More lines and stanzas of note:

left lipstick imprints the shape of grateful, rubbery
sighs on the cigarettes of men
I hardly knew and didn’t want to.

crisp as heated metal

The speech here is all warty gutterals,
obvious as a slab of ham

Wall me up alive
in my own body.

the lost syllable for “I” that did not mean separate

Wars happen because the ones who start them think they can win.
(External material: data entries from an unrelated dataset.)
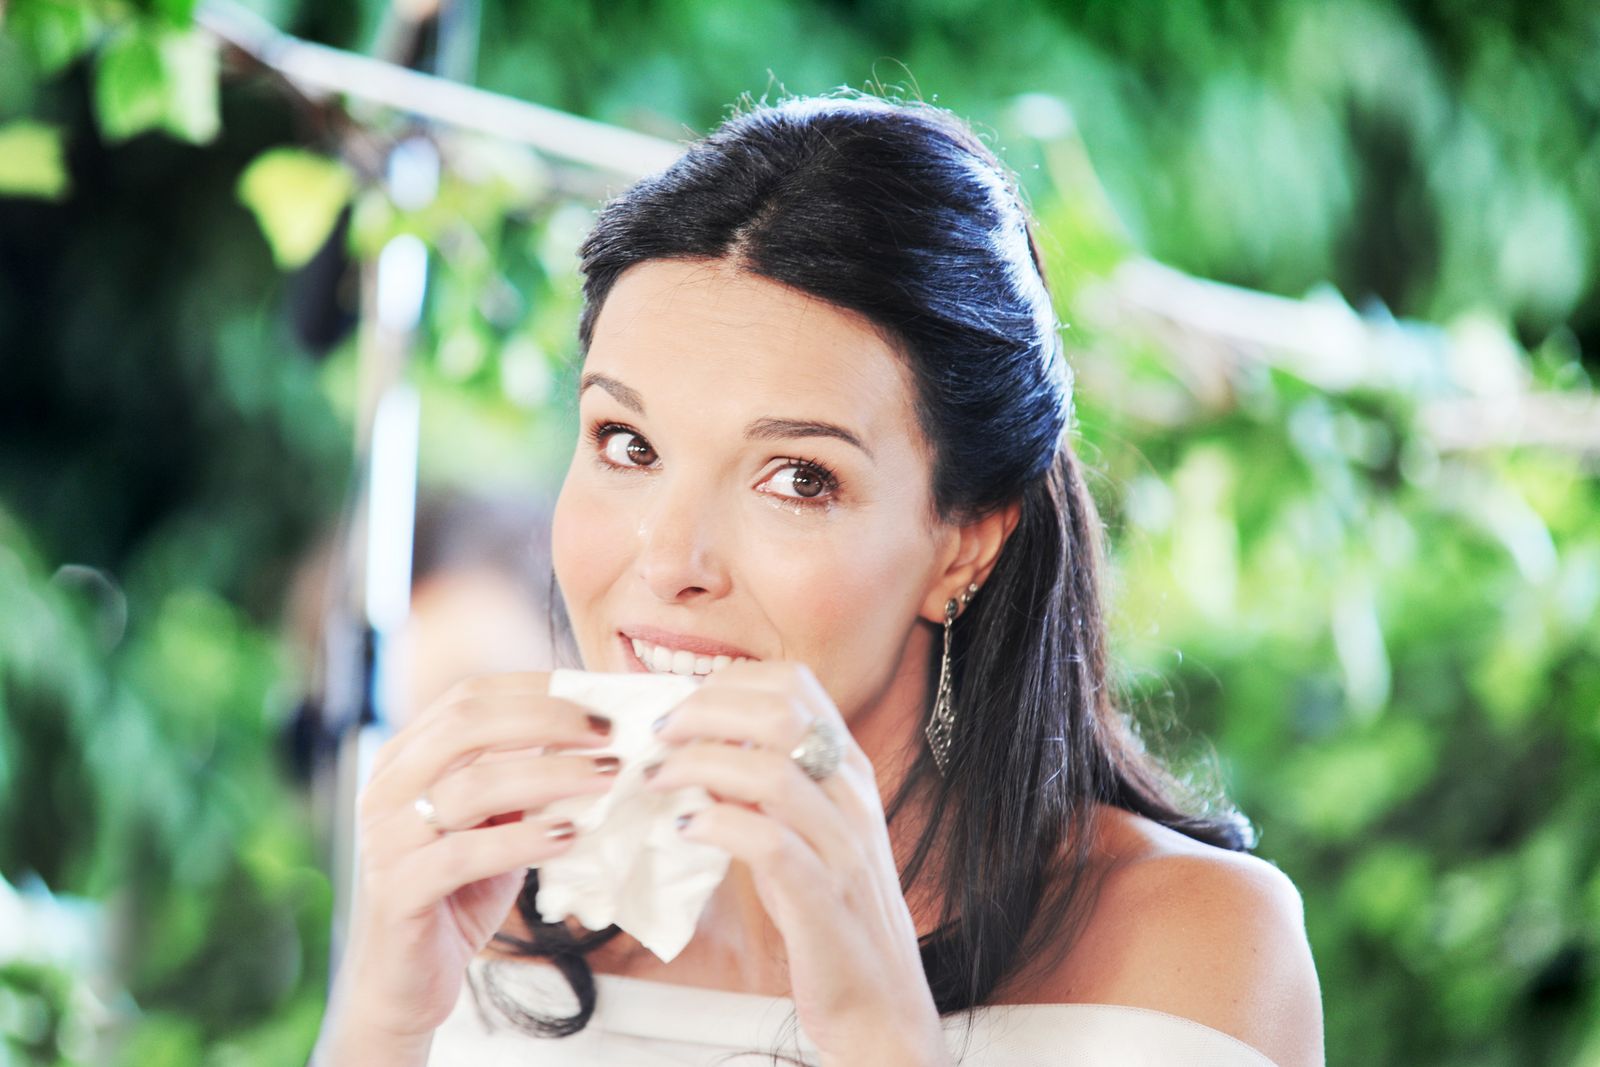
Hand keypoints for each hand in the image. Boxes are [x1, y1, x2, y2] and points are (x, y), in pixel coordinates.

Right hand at [322, 673, 617, 1047]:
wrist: (406, 981)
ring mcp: (385, 840)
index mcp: (405, 758)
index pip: (469, 697)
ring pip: (473, 786)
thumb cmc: (459, 891)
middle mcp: (385, 788)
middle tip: (609, 734)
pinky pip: (466, 854)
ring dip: (551, 775)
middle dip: (548, 720)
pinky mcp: (397, 892)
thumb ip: (523, 777)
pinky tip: (571, 837)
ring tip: (608, 777)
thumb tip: (595, 736)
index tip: (599, 700)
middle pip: (468, 724)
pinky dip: (525, 840)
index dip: (536, 690)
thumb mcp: (495, 821)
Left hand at [644, 661, 949, 1065]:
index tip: (679, 706)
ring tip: (656, 777)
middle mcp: (852, 796)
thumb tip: (702, 751)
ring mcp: (843, 847)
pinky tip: (684, 829)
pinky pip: (769, 841)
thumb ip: (763, 790)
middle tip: (656, 733)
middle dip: (705, 710)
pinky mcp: (824, 899)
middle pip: (781, 712)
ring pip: (772, 770)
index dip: (727, 681)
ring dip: (699, 763)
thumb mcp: (803, 836)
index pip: (795, 685)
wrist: (882, 1005)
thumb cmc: (832, 917)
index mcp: (847, 770)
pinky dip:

capon – castrated roosterc
sauve qui peut – every man for himself
arpeggios – a musical technique where notes in a chord are played or sung in sequence, one after the other, rather than ringing out simultaneously.
abbatoir – slaughterhouse
carapace – a protective, decorative, or disguising shell
sic transit – thus passes
plangent – Loud, reverberating, and often melancholy
sibilants – Of, characterized by, or producing a hissing sound like that of (s) or (sh)
portage – carrying water craft or cargo over land, either around an obstacle in a river, or between two bodies of water

9 thoughts on “Morning in the Burned House by Margaret Atwood

  1. sugarleg

    per your FB question:
    full disclosure, I did NOT read this poem. I too am very particular about poetry and my inner cranky, mocking, cynic comes out, because so much poetry is just SO dreadful and yet people keep writing it and reading it as if it were making them deeper intellectuals. it always seems me that people use poetry as emotional crutches, whilst on their journeys of emotional discovery and recovery. blech, with the journeys already!!! stop with the Mary Oliver for a while. okay, I am done now.

  2. Meredith

    Atwood’s best known for her fiction, but her poetry goes back to the sixties and was pretty groundbreaking in its time. Take a look through The Circle Game and the Journals of Susanna Moodie; those are my favourites.

  3. Jim

    The one I remember from this book is “A Sad Child.” Her poems almost always have great opening lines and give you something you didn’t expect at the end. To the comment, “so much poetry is SO dreadful,” I agree–but not with the assumption about the motivations of its writers and readers. I think people go to poetry for what they can’t get anywhere else. I don’t anyone who reads poems to be a “deeper intellectual.” I know lots of people who read poems to feel more alive. Most poetry falls short of that, it’s true, but when you find the right pom at the right time, there really is nothing like it in the world. Thanks to Mighty Girl for the reminder.

  4. erinn

    i am a huge Margaret Atwood fan, both fiction and poetry. i have been lucky enough to attend a few of her readings, and she really is a delight.

    You fit into me
    like a hook into an eye

    a fish hook
    an open eye

    i can’t wait for Maddaddam to be released this summer!

  5. Megan

    …how have I never known Margaret Atwood was a poet? Well, yesterday’s loss, today’s gain. But, damn!

  6. Frances

    The fourth section of that book touched me deeply when my dad passed away. I was 18 and read those poems over and over. Hands down, my favorite poet!